The Heart of Change is John Kotter and Dan Cohen's follow-up to Kotter's earlier eight-step model for leading change. Where Leading Change laid out the framework conceptually, this book populates it with real stories — 130 interviews with managers and executives at organizations that went through significant transformation. The core argument is deceptively simple: large-scale change succeeds or fails based on whether people feel differently, not whether they think differently. The authors call this the "see-feel-change" dynamic, and the stories they collect are built around it.

The eight steps from Kotter's earlier work appear again: increase urgency, build the guiding team, develop the vision and strategy, communicate for buy-in, empower action, produce short-term wins, maintain momentum, and make change stick. But the book's contribution is showing what each step looks like in practice and, more specifically, what emotional shift it requires. Each chapter opens with a story in which someone changed behavior not because they were given better data but because they were shown something concrete — a dramatic demonstration, a tangible result, a vivid contrast — that hit them in a way logic alone hadn't.

What it gets right

  1. 1.

    Large-scale change is driven more by shifting feelings than by sharing information. The see-feel-change dynamic matters more than the analyze-think-change alternative.

  2. 2.

    Urgency must be felt, not just understood.
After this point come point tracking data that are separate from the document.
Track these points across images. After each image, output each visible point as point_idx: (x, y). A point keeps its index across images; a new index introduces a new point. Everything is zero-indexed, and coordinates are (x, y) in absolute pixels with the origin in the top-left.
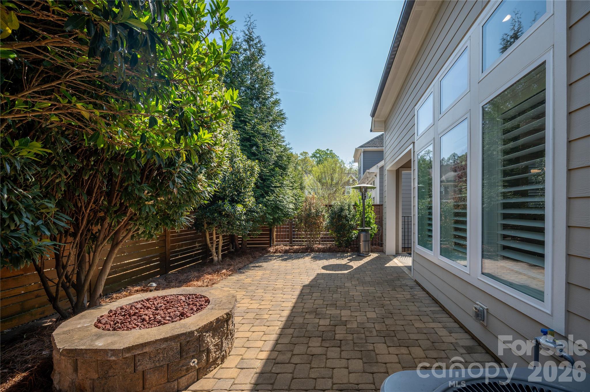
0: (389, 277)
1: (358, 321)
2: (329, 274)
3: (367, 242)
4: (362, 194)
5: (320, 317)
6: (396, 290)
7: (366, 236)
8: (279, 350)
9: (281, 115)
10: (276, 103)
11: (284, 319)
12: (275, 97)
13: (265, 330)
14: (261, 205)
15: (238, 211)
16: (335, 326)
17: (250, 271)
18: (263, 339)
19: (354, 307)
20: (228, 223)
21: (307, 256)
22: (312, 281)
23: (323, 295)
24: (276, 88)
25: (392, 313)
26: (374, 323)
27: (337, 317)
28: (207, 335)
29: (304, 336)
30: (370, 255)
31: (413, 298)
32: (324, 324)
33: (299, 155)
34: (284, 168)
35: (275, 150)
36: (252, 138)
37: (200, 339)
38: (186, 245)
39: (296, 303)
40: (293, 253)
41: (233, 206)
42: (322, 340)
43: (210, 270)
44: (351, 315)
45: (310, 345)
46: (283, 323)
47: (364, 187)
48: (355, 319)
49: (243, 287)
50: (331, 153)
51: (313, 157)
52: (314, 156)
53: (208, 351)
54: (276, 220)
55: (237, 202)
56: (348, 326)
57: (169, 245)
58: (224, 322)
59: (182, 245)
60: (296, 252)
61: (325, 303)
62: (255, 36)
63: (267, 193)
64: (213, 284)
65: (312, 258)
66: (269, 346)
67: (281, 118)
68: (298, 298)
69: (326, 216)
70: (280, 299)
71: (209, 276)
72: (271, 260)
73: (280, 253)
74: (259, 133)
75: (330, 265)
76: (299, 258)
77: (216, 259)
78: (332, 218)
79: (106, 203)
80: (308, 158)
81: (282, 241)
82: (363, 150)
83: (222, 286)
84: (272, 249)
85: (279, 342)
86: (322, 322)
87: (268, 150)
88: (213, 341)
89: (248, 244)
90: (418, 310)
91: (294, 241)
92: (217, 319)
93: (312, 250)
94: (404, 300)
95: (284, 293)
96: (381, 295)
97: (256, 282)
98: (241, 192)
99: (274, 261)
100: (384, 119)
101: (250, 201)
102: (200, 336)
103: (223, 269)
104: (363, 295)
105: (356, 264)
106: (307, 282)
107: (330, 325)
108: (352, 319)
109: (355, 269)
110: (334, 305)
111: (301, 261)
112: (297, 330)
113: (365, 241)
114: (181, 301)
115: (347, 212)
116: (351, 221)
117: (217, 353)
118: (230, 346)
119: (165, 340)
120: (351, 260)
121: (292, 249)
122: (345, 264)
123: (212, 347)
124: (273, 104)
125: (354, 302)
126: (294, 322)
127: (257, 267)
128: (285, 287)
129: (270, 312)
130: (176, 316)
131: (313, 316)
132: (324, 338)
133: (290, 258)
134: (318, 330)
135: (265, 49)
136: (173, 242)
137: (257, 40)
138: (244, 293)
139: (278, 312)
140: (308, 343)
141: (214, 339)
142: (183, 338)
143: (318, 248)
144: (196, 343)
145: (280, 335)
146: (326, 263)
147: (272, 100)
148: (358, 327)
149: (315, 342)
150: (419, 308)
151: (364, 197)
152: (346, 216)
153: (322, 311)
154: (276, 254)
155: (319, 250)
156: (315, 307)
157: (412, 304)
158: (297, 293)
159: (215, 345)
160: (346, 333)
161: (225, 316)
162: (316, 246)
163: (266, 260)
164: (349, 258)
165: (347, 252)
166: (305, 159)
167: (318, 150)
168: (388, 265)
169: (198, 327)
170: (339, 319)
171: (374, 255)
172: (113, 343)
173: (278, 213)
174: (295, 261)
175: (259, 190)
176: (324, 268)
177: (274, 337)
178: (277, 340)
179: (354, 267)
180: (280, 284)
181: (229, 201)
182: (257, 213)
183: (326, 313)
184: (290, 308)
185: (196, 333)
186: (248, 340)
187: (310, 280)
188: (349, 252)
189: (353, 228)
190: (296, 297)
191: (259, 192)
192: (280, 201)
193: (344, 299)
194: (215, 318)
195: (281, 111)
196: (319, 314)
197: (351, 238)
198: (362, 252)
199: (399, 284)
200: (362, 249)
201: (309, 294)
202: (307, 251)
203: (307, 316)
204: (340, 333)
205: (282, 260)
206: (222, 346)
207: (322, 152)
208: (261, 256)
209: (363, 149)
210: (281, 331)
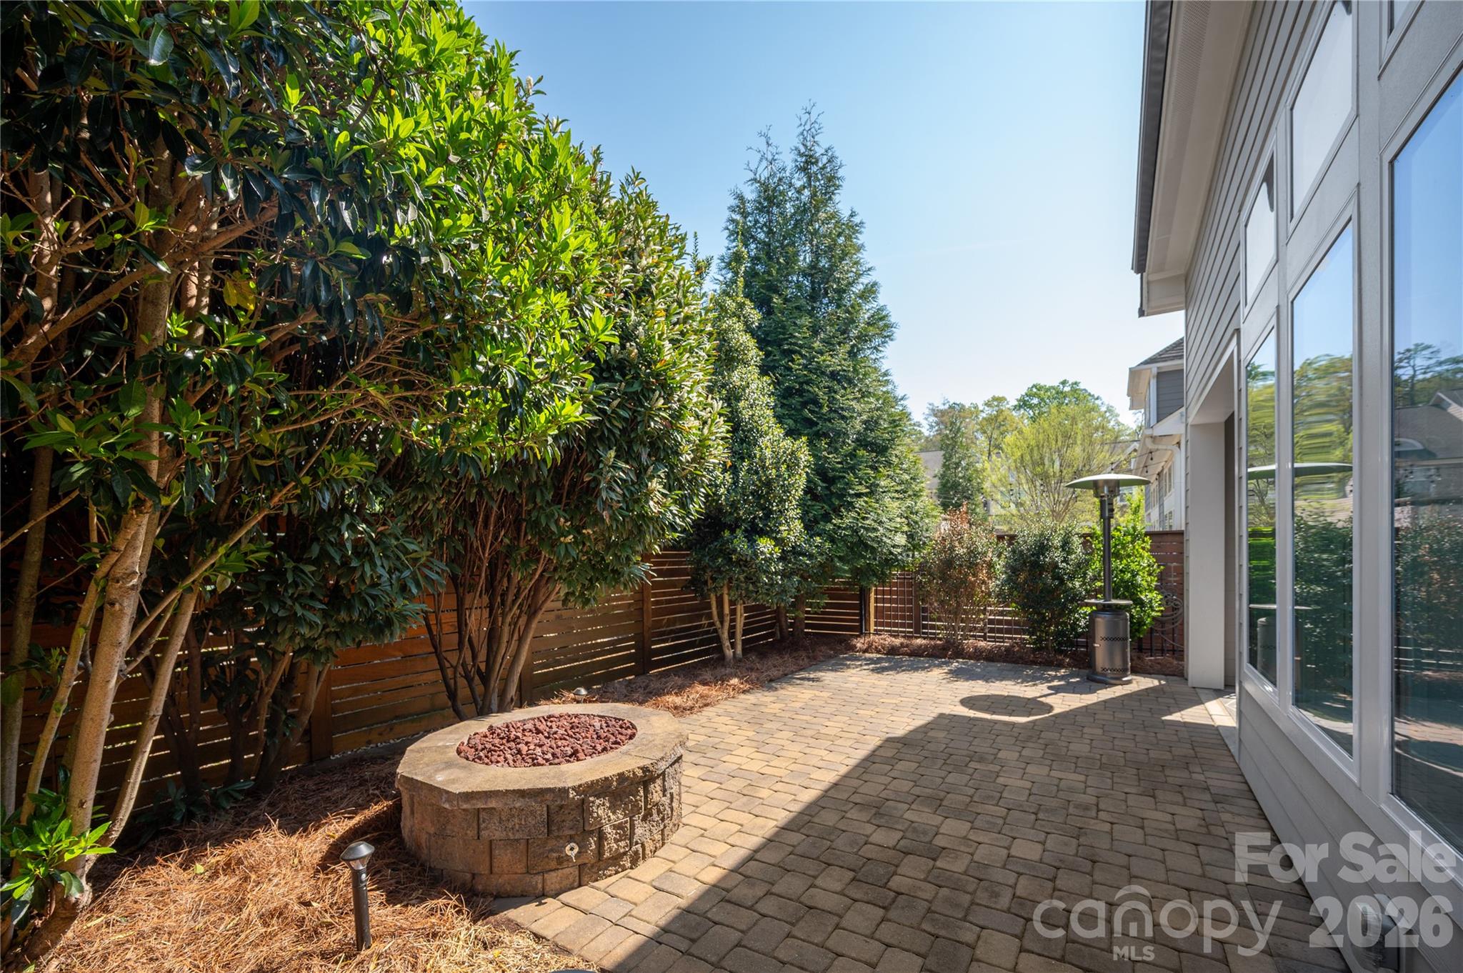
0: (1153, 754)
1: (976, 858)
2: (970, 719)
3: (1118, 645)
4: (1102, 503)
5: (882, 821)
6: (1154, 797)
7: (1113, 626)
8: (749, 873)
9: (882, 319)
10: (870, 292)
11: (797, 808)
12: (865, 280)
13: (744, 822)
14: (818, 539)
15: (762, 553)
16: (907, 854)
17: (790, 688)
18: (731, 840)
19: (988, 818)
20: (746, 578)
21: (939, 666)
22: (916, 731)
23: (921, 771)
24: (867, 258)
25: (1097, 858)
26: (1020, 874)
27: (925, 833)
28: (598, 802)
29: (817, 859)
30: (1129, 682)
31: (1204, 830)
32: (880, 842)
33: (981, 408)
34: (881, 449)
35: (857, 407)
36: (805, 387)
37: (583, 807)
38: (682, 620)
39: (845, 776)
40: (910, 655)
41: (752, 542)
42: (854, 879)
43: (707, 676)
44: (965, 838)
45: (819, 882)
46: (792, 815)
47: (1107, 482)
48: (971, 850)
49: (756, 720)
50: (1074, 390)
51: (1020, 407)
52: (1023, 404)
53: (601, 837)
54: (860, 574)
55: (762, 533)
56: (938, 864)
57: (649, 620)
58: (638, 783)
59: (674, 621)
60: (916, 653)
61: (917, 791)
62: (819, 151)
63: (837, 511)
64: (706, 705)
65: (951, 672)
66: (732, 858)
67: (881, 326)
68: (857, 766)
69: (1000, 565)
70: (815, 761)
71: (701, 689)
72: (848, 667)
73: (879, 652)
74: (823, 373)
75: (988, 696)
76: (916, 669)
77: (729, 653)
78: (1013, 570)
79: (507, 541)
80: (1005, 413)
81: (889, 625)
82: (1155, 371)
83: (721, 711)
84: (860, 643)
85: (758, 856)
86: (879, 837)
87: (842, 409)
88: (613, 817)
89: (808, 626)
90: (1199, 871)
91: (925, 627)
92: (621, 775)
93: (959, 653)
94: (1166, 831)
95: (832, 748)
96: (1094, 800)
97: (788, 715)
98: (771, 512)
99: (854, 671)
100: (1182, 271)
101: (793, 529)
102: (583, 801)
103: (736, 676)
104: (1034, 791)
105: (1063, 703)
106: (900, 732)
107: (894, 848)
108: (962, 848)
109: (1056, 716)
110: (937, 803)
111: (919, 676)
112: (811, 840)
113: (1111, 639)
114: (591, 729)
115: (1057, 555)
116: (1071, 579)
117: (622, 844)
118: (658, 837)
119: (522, 793)
120: (1057, 690)
121: (907, 646)
122: (1034, 700)
123: (608, 829)
124: (860, 298)
125: (997, 805)
126: (816, 820)
127: (809, 679)
128: (844, 734)
129: (779, 786)
130: (565, 755)
131: (865, 816)
132: (859, 876)
133: (896, 667)
134: (856, 853)
135: (840, 173)
136: (656, 613)
137: (825, 159)
138: (751, 734)
139: (793, 789)
140: (815, 877)
141: (614, 813)
142: (549, 797)
143: (976, 648)
144: (575, 814)
145: (770, 840)
146: (980, 688)
147: (858, 288)
148: (965, 873)
149: (833, 880)
150: (1208, 868)
151: (1106, 513)
152: (1056, 566)
153: (895, 808)
154: (867, 655)
155: (978, 655)
156: (883, 795)
157: (1189, 849)
158: (862, 753)
159: (615, 827)
160: (925, 880)
161: (640, 773)
162: (970, 644)
163: (839, 666)
164: (1056, 683)
165: (1060, 666)
166: (996, 417)
167: (1034, 386)
168: (1176, 717)
169: (577, 783)
170: (928, 839)
171: (1141, 683)
172: (453, 781)
173: (864, 557)
174: (904, 677)
175: (818, 506)
176: (967, 702)
177: (754, 841)
178: (756, 851)
179: (1056, 711)
180: (833, 727)
181: (746, 530)
182: (811, 557)
183: (901, 817)
184: (824, 786)
185: (572, 794)
186: (702, 836)
187: (911, 728)
188: (1063, 667)
189: (1076, 599)
190: (852, 762)
191: (818, 509)
192: (867, 529)
193: (971, 791)
194: (615, 772)
195: (881, 309)
196: (882, 815)
197: (1074, 626)
198: (1099, 669)
199: (1179, 782)
200: (1101, 659)
201: (888, 760)
202: (945, 652)
203: (854, 814)
204: (910, 874)
205: (873, 670)
206: (633, 833)
207: (1048, 390)
208: (830, 657)
209: (1154, 368)
210: (776, 834)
Dramatic demonstrations and tangible evidence move people where statistics and memos don't.

  3. 3.

    The guiding coalition needs credibility, authority, and trust. A change effort led by people the organization doesn't respect will fail regardless of the strategy's quality.

What it covers

Who wrote it

John P. Kotter is professor emeritus at Harvard Business School and one of the most widely cited authorities on leadership and change management. His eight-step model for leading change, introduced in Leading Change, is taught in business schools worldwide. Dan S. Cohen is a researcher and consultant who collaborated with Kotter on the interview research behind this book. Together they conducted over 130 interviews to ground the framework in real organizational experience. Kotter has written more than twenty books on leadership, strategy, and change.